Mac, you may do anything you want, and eat anything you can get down. I simply wanted to make the point to others here that you weren't offering good advice.
Byrd_Huntr - the first time you did it, the costs would exceed buying it in the grocery store. But for the basic components (pressure canner, jars, rings, lids), the cost would dwindle the more you used it because all of those are almost infinitely reusable except the lids. $300 would get you started and last for years.
And if there happened to be a longer-term power outage and you had a freezer full of meat, you could can a lot of it before it spoiled over a makeshift wood stove. In a longer-term situation, you could can 'wild' meat (a stray cow or flock of pitbulls).
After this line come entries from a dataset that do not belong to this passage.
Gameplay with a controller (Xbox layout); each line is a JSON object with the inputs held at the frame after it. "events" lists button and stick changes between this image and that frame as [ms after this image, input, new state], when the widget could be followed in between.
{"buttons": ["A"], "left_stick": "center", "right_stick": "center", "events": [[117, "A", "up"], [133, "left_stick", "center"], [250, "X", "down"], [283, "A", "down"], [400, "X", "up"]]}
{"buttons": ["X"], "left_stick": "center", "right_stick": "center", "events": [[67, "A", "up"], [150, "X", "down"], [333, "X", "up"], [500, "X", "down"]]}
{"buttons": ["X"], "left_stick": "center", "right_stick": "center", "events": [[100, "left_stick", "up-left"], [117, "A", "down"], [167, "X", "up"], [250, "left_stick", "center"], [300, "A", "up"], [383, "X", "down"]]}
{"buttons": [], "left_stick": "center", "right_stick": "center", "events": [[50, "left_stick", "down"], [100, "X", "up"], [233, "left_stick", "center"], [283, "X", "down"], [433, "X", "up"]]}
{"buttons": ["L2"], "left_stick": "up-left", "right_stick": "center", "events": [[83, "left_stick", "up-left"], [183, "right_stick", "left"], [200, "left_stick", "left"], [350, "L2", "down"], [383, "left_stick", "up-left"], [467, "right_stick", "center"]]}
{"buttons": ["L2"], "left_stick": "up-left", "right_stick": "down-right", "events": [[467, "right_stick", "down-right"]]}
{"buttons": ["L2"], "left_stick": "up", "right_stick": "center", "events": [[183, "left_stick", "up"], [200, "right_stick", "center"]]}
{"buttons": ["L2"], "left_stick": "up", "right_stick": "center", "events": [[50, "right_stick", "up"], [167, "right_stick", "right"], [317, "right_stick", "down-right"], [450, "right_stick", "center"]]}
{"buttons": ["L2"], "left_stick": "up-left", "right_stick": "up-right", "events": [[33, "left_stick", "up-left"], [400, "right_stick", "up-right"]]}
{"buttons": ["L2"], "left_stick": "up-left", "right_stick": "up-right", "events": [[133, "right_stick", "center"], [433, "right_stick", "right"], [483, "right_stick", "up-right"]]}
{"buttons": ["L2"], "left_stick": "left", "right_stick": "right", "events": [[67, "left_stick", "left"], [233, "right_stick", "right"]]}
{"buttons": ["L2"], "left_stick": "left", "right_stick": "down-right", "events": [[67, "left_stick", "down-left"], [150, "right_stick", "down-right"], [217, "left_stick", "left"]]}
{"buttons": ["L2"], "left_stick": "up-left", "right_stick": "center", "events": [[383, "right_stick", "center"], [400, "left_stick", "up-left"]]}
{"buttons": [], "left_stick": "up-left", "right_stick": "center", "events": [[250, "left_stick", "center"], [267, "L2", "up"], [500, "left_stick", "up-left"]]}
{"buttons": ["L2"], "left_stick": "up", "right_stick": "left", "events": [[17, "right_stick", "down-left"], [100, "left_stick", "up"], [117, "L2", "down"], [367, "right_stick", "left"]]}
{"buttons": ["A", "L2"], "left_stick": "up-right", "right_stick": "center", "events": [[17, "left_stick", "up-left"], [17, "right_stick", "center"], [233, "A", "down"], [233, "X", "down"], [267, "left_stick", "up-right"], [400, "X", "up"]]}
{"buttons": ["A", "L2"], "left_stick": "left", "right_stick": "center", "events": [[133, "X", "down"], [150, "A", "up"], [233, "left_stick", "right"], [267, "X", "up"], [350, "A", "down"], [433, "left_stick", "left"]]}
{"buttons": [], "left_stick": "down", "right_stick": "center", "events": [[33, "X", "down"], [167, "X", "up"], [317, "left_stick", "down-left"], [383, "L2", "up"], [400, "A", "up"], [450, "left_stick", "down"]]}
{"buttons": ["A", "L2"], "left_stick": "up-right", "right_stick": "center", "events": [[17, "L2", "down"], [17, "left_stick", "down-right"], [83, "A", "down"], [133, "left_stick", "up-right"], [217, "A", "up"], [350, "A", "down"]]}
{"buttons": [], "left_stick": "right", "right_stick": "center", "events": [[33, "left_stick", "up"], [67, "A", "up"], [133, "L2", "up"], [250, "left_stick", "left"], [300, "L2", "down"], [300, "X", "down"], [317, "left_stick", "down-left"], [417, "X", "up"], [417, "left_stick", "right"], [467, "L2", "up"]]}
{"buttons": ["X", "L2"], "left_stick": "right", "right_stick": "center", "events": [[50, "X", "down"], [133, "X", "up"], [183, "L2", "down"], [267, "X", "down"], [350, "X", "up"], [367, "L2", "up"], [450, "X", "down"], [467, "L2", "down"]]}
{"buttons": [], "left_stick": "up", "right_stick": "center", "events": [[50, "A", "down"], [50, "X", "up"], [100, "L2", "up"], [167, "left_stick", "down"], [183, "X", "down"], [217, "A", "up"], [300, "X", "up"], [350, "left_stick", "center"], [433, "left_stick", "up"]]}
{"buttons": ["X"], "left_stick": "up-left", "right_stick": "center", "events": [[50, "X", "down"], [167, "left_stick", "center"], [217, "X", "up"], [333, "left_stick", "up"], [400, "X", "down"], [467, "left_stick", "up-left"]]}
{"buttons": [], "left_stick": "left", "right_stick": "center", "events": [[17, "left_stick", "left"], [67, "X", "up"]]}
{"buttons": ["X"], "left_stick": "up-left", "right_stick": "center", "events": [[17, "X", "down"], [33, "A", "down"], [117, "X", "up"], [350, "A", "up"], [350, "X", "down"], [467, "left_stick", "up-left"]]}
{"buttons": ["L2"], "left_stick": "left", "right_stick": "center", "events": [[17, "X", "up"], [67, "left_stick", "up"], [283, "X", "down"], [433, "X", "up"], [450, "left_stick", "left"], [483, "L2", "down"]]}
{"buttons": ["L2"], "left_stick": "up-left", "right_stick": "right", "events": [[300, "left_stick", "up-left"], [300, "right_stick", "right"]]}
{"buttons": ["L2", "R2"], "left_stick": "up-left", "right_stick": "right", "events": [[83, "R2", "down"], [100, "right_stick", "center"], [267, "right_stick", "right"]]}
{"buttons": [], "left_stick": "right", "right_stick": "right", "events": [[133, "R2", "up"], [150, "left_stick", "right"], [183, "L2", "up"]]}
Canning equipment really has to be considered an investment. You know, like power tools! *grinning*
Re: 'Mechanical ventilation': Botulism is a paralytic poison, and if you are being treated for it in a hospital, it is likely that your breathing mechanisms would be paralyzed, and you would be put on a machine that would breathe for you. Do you remember polio?
IL Bob: '... also possible to get botulism poisoning from ingesting contaminated meat or getting the spores in an open wound, so how is it safe to eat pork at 160 degrees?'
The Botulisum toxin is produced from the Clostridium bacteria only under airless (anaerobic) conditions. It won't be created in meats that are exposed to air and cooked thoroughly enough to kill parasites (like 160ºF). So, the Clostridium bacteria can be sitting on your pork roast, waving at you, and when you cook that pork by any method where air is involved, it will be killed. But if the Clostridium is on/in the meat, and the meat is canned using only the waterbath method, the temp won't be high enough to kill the bacteria. Then with the airless conditions within the jar or can, the bacteria will start creating the botulism toxin, which will contaminate the meat. It is colorless, tasteless and otherwise invisible. And it doesn't take very much of the toxin to kill. It has been said that a single pint jar of pure Botulism toxin is enough to poison every person on the face of the earth.
Clostridium in wounds requires the same conditions: no air. That usually means a fairly deep cut or puncture wound that doesn't have exposure to air. (Think twice before using super glue on wounds!) I am assuming that Botulism has sort of the same growth conditions that tetanus has: initial contamination, deep wound, no air. But at least you can be vaccinated against tetanus, but there's no such thing for Clostridium/Botulism.